Cell Signalling in Cancer

Multiple signalling pathways mutated in cancer influence core metabolic processes and as a result, cancer is increasingly regarded as a metabolic disease. Metabolic reprogramming through the AKT-mTOR pathway can dysregulate the DNA damage response (DDR), contributing to cancer progression and resistance to ionising radiation (IR). The Macaulay lab has shown that depletion/inhibition of type 1 insulin-like growth factor receptor (IGF-1R), upstream of AKT, enhances sensitivity to IR and impairs double strand break (DSB) repair by non-homologous end joining (NHEJ) and homologous recombination repair (HRR), however the mechanism remains elusive. Previously it was assumed that all functions of the IGF axis require IGF-1R kinase activity, yet recently loss of unliganded IGF-1R and kinase-dead (KD) IGF-1R were shown to downregulate imprinted genes and alter thresholds for apoptosis, respectively. These roles of IGF-1R independent of its catalytic activity offer the possibility of a similar structural function of IGF-1R in the DDR.

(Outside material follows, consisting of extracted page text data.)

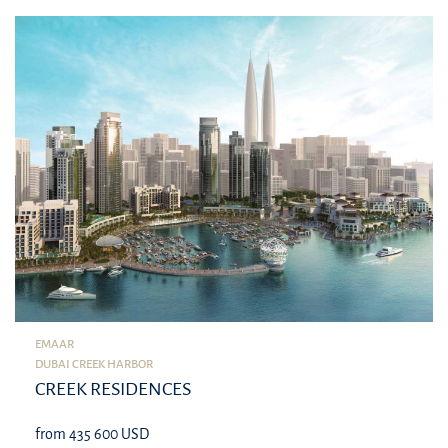
EMAAR
DUBAI CREEK HARBOR
CREEK RESIDENCES
from 435 600 USD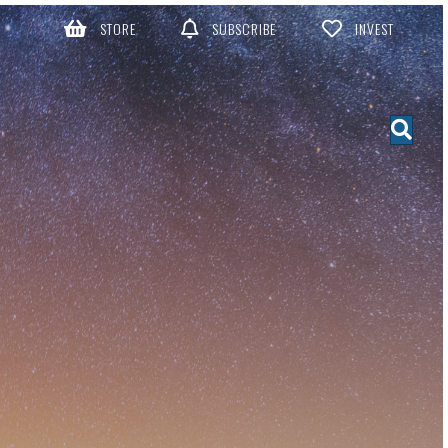
STORE
SUBSCRIBE
INVEST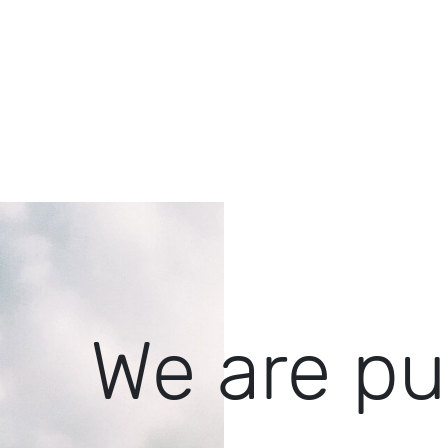
We are pu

My project focuses on assessing whether effects of the IGF axis on the DDR require IGF-1R kinase activity or structural properties of the receptor. I am using CRISPR/Cas9 genome editing to produce IGF-1R-null prostate cancer cells and novel CRISPR/Cas9 editing with single-stranded oligonucleotide templates to create IGF-1R ligand binding site and KD IGF-1R mutants. I will use three approaches to investigate consequences for the DDR. Firstly, using IGF-1R knockdown, IGF-1R-null and IGF-1R mutant cells, I will test basal and post-irradiation cell survival in 2D and 3D. If I find any differences in radiosensitivity, I will perform DSB reporter assays and immunofluorescence for foci associated with specific DNA repair pathways, and also test for general effects on chromatin structure. Secondly, I will assess the extent to which identified phenotypes can be rescued by re-introduction of IGF-1R, and/or by reconstitution of AKT-mTOR activity. Finally, I will use IGF-1R null cells and cells expressing wild-type or mutant IGF-1R to perform phosphoproteomic analysis and a compound screen, with the aim of identifying novel IGF-1R effectors, and vulnerabilities associated with IGF-1R loss. Altogether, this project is using hypothesis-led and unbiased approaches to further understand the metabolic regulation of the DDR with the hope of providing novel therapeutic targets for cancer treatment.